» **RECORDS PROVIDED**
★ ★ ★ ★ ★ ★ ★
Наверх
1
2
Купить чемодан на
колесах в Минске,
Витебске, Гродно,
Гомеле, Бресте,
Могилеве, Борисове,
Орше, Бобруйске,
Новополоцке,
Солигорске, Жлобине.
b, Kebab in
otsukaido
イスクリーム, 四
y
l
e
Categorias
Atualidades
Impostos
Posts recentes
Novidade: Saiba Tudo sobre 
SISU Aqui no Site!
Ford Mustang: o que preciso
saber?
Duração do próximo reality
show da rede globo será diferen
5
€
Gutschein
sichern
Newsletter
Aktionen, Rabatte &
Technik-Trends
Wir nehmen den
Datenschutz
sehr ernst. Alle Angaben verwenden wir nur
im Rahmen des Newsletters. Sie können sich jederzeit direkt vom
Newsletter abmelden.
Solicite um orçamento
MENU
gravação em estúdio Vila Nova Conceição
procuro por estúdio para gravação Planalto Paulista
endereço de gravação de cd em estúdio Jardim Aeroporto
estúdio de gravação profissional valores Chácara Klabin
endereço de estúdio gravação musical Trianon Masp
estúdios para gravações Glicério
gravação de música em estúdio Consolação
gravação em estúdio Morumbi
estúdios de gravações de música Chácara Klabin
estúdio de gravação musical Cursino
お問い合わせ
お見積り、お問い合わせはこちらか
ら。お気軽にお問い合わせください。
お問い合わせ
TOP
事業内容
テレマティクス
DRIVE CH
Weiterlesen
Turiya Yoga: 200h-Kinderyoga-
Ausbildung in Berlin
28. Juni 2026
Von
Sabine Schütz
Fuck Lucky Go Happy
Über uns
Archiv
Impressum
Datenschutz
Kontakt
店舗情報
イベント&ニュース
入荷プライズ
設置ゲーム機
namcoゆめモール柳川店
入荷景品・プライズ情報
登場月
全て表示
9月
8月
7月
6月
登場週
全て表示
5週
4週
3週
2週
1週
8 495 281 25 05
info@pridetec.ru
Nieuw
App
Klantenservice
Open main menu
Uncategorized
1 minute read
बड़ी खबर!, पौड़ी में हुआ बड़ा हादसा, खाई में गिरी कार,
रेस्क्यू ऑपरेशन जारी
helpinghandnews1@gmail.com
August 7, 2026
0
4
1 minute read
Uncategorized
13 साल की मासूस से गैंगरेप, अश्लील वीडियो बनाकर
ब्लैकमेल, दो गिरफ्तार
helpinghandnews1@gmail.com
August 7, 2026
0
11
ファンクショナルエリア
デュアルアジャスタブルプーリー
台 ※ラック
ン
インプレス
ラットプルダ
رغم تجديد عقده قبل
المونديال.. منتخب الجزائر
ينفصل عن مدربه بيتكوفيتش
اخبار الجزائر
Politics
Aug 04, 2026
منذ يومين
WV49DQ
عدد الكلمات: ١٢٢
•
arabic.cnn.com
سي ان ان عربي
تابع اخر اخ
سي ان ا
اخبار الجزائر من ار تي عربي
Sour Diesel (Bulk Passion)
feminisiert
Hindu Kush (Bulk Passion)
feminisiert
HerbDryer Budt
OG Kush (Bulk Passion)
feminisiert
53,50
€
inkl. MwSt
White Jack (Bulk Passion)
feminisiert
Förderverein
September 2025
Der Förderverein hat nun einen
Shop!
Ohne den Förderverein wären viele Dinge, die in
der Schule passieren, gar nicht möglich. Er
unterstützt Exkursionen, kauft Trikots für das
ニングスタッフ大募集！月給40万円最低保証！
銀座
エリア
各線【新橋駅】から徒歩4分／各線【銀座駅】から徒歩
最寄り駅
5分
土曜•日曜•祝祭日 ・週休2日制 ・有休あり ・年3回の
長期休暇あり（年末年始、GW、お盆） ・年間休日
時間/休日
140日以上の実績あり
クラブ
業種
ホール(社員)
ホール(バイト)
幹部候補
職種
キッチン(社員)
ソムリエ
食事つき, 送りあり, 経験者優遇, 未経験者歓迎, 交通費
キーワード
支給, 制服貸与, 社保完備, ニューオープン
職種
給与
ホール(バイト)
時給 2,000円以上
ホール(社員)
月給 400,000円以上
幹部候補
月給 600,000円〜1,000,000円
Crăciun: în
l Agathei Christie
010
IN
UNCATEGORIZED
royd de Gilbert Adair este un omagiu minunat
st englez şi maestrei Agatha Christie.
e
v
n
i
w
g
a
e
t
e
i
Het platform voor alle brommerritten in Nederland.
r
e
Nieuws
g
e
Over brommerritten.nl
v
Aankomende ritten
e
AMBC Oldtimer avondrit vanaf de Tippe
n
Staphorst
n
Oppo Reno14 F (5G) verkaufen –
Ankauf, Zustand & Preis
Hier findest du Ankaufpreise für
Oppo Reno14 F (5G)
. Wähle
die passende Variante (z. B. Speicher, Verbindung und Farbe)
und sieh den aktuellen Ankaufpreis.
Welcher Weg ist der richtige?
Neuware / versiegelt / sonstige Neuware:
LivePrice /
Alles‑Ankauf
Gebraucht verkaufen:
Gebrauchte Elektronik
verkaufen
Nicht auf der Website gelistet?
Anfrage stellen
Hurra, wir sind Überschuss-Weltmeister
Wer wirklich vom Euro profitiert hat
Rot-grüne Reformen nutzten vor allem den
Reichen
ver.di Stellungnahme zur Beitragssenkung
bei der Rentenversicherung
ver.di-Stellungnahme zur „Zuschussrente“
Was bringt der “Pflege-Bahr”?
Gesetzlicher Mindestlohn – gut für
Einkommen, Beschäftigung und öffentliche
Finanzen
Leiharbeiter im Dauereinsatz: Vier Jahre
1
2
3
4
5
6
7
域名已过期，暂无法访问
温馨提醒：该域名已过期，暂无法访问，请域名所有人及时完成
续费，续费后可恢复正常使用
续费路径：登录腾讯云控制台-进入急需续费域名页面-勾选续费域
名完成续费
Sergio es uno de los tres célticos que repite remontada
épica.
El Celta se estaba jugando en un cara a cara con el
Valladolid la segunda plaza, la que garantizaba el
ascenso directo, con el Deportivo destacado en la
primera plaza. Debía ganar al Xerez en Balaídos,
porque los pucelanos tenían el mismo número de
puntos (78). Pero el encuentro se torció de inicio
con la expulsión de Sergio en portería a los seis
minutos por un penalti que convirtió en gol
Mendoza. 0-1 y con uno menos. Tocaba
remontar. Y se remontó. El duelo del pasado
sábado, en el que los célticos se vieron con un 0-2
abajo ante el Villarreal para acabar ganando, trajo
★ ★ ★ ★ ★ ★ ★
» **PROMPT**
Please copy, word for word, every line from the first line of the records through the line containing "gravação de música em estúdio Consolação", with both of those lines included and nothing else.

» **RESPONSE**
Наверх
1
2
Купить чемодан на
колесах в Минске,
Витебске, Гродно,
Гомеле, Бресте,
Могилеве, Борисове,
Орше, Бобруйске,
Новополоцке,
Солигорске, Жлобине.
b, Kebab in
otsukaido
イスクリーム, 四
y
l
e
Categorias
Atualidades
Impostos
Posts recentes
Novidade: Saiba Tudo sobre 
SISU Aqui no Site!
Ford Mustang: o que preciso
saber?
Duração do próximo reality
show da rede globo será diferen
5
€
Gutschein
sichern
Newsletter
Aktionen, Rabatte &
Technik-Trends
Wir nehmen den
Datenschutz
sehr ernst. Alle Angaben verwenden wir nur
im Rahmen des Newsletters. Sie können sich jederzeit direkt vom
Newsletter abmelden.
Solicite um orçamento
MENU
gravação em estúdio Vila Nova Conceição
procuro por estúdio para gravação Planalto Paulista
endereço de gravação de cd em estúdio Jardim Aeroporto
estúdio de gravação profissional valores Chácara Klabin
endereço de estúdio gravação musical Trianon Masp
estúdios para gravações Glicério
gravação de música em estúdio Consolação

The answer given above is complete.